Ok, that seems like a much better solution than the delegation stuff I
wrote about.

 >
 > Ok, so now we get to the production side of things...  All the options
 > you mention are possible...  For our CodeDOM implementation we will
 > consume @accepts and @returns syntax (as described in PEP 318 and
 > implemented in the non-standard typecheck library).  This is the
 > 'extra decoration' approach to getting the type information.

Ok.

 >
 > Inference is nice but it also has additional problems.  Even if we
 > infer the types you're using or expecting correctly, how do we know
 > those are the types you want?  Maybe you really want to expose
 > something that accepts objects!

Yes, that's correct, I hadn't thought about that.

 >                                  And ultimately exposing APIs that
 > only take objects isn't that bad.  It allows C# code to call the
 > Python code, and it allows the Python code to receive anything it
 > wants.  The C# programmer is a little upset because they don't get
 > their rich type info but that's tough for them, Python APIs will
 > accept any inputs.

:-).  I guess there will always be a dilemma about whether typed
languages should take precedence over untyped, or the other way around.

 >
 > The other interesting case here is inheritance where we presumably do
 > know the real type information, and can therefore generate correct
 > overrides.
 >
 > But I don't personally see that as the biggest problem.  I'd be happy
 > to live in a world where my Python code only exposed object
 > signatures, at least as a starter solution.  To me the biggest issue
 > is how can we maintain Python compatibility while at the same time
 > creating this static-type view of the Python world.
 >
 > That problem starts with class definitions (in Python class
 > definitions are executable statements) and carries through to doing
 > things like changing a method at runtime (where a normal CLS producer
 > should call the changed method, not the statically compiled method).
 > And obviously there's lots of other challenges in this space as well -
 > hence the reason we don't yet have a solution here :)

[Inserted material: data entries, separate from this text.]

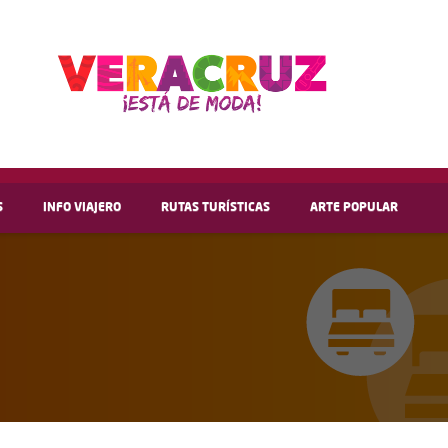
S
INFO VIAJERO
RUTAS TURÍSTICAS
ARTE POPULAR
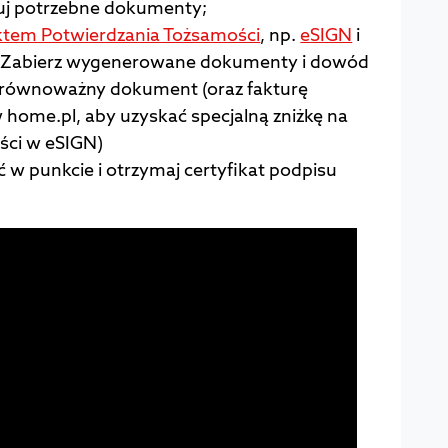
ruj potrzebne dokumenty;
tem Potwierdzania Tożsamości
, np.
eSIGN
i
. Zabierz wygenerowane dokumenty i dowód
, równoważny dokument (oraz fakturę
 home.pl, aby uzyskać specjalną zniżkę na
ści w eSIGN)
 w punkcie i otrzymaj certyfikat podpisu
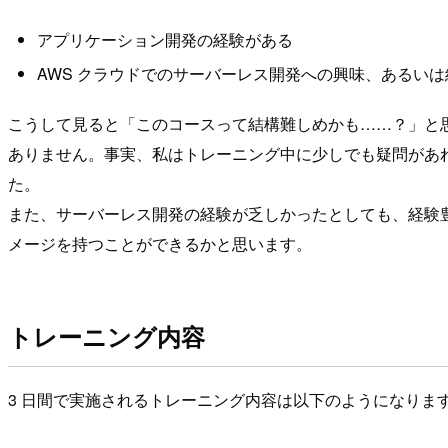
アプリケーション開発の経験がある
AWS クラウドでのサーバーレス開発への興味、あるい
こうして見ると「このコースって結構難しめかも……？」と
ありません。事実、私はトレーニング中に少しでも疑問があ
た。
また、サーバーレス開発の経験が乏しかったとしても、経験豊
メージを持つことができるかと思います。
トレーニング内容
3 日間で実施されるトレーニング内容は以下のようになりま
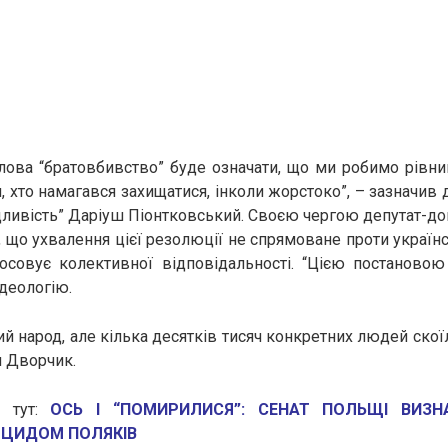
лова “братовбивство” буде означати, що ми робимо рівни
 хто намагався захищатися, інколи жорстоко”, – зазначив д
дливість” Даріуш Піонтковський. Своєю чергою депутат-д
 що ухвалення цієї резолюції не спрямоване проти українс
осовує колективної відповідальності. “Цією постаново
ідеологію.
й народ, але кілька десятків тисяч конкретних людей скої
н Дворчик.
е тут:
ОСЬ І “ПОМИРИЛИСЯ”: СЕНАТ ПОЛЬЩІ ВИЗН
ОЦИДОМ ПОЛЯКІВ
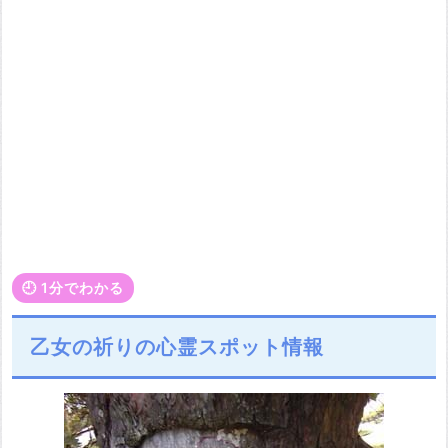
🕘️ 1分でわかる
乙女の祈りの心霊スポット情報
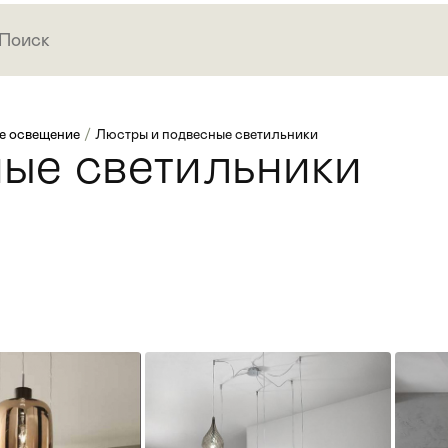
е освещение
/
Люстры и подвесные светильники
ые светильники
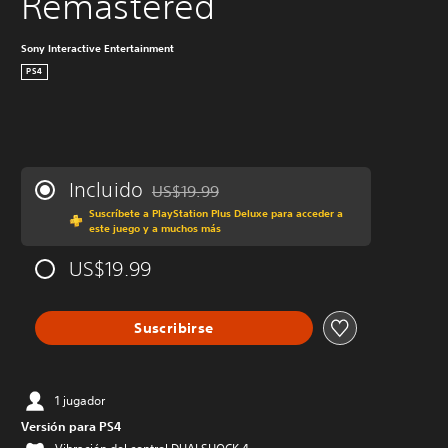
Remastered
Sony Interactive Entertainment
PS4
Incluido
US$19.99
Rebajado del precio original de US$19.99
Suscríbete a PlayStation Plus Deluxe para acceder a
este juego y a muchos más
US$19.99
Suscribirse
1 jugador
Versión para PS4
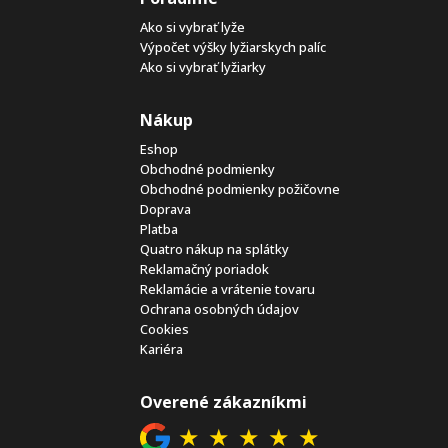
Ako si vybrať lyže
Výpočet výšky lyžiarskych palíc
Ako si vybrať lyžiarky
Nákup
Eshop
Obchodné podmienky
Obchodné podmienky požičovne
Doprava
Platba
Quatro nákup na splátky
Reklamačný poriadok
Reklamácie a vrátenie tovaru
Ochrana osobných údajov
Cookies
Kariéra
Overené zákazníkmi
★
★
★
★
★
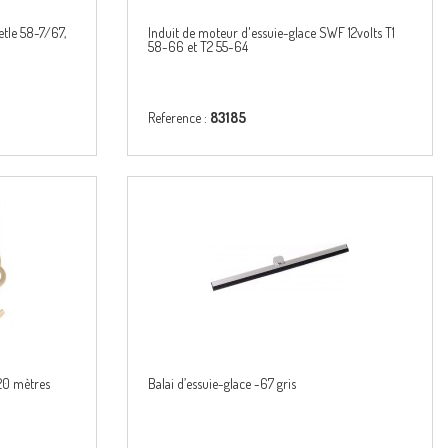
etle 58-7/67,
Induit de moteur d'essuie-glace SWF 12volts T1
58-66 et T2 55-64
Reference :
83185
 20 mètres
Balai d’essuie-glace -67 gris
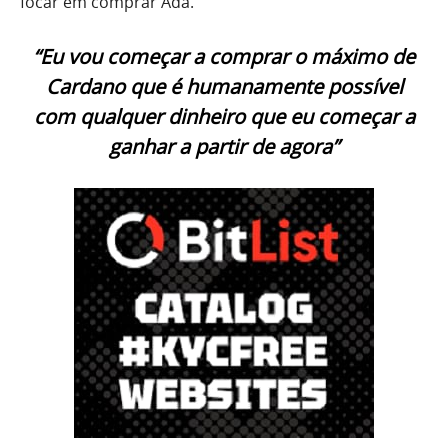
focar em comprar Ada.
“Eu vou começar a comprar o máximo de
Cardano que é humanamente possível
com qualquer dinheiro que eu começar a
ganhar a partir de agora”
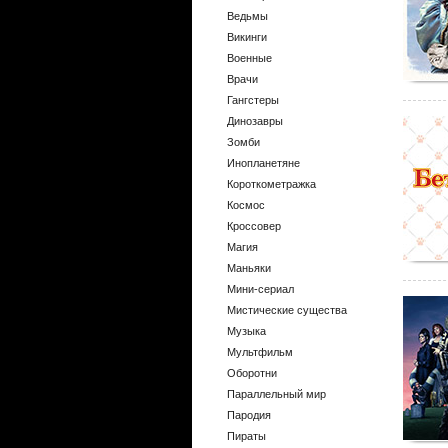
Ведьмы
Викинги
Военные
Врачи
Гангстеры
Динозавры
Зомби
Инопланетяне
Короткометражка
Космос
Кроссовер
Магия
Маньяки
Мини-сериал
Мистические существа
Музыка
Мультфильм
Оборотни
Параллельный мир
Пародия
Пираты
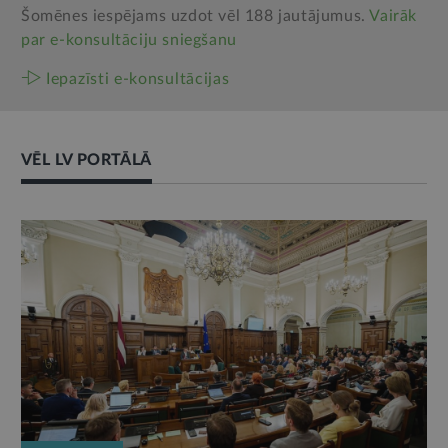
Šomēnes iespējams uzdot vēl 188 jautājumus.
Vairāk
par e‑konsultāciju sniegšanu
Iepazīsti e-konsultācijas
VĒL LV PORTĀLĀ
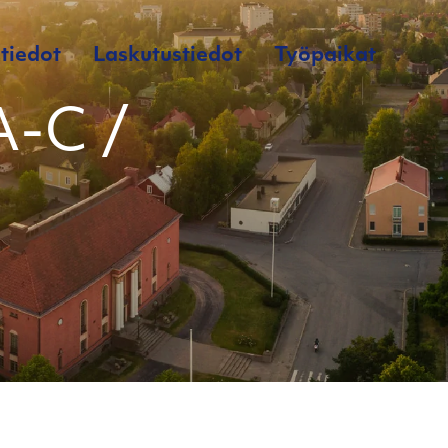
tiedot
Laskutustiedot
Työpaikat
A-C /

This is definitely a hard problem.  In my opinion the CLR and also the
JVM are too focused on static languages (not just static types).  This
makes it difficult to target image based language, such as Smalltalk
and Common lisp to, and I guess also Python and Ruby, on these
platforms.  The JVM is getting a dynamic-invoke instruction, and I
think this will make it much easier to target the JVM with dynamic
languages, do you know if similar plans exist for the CLR?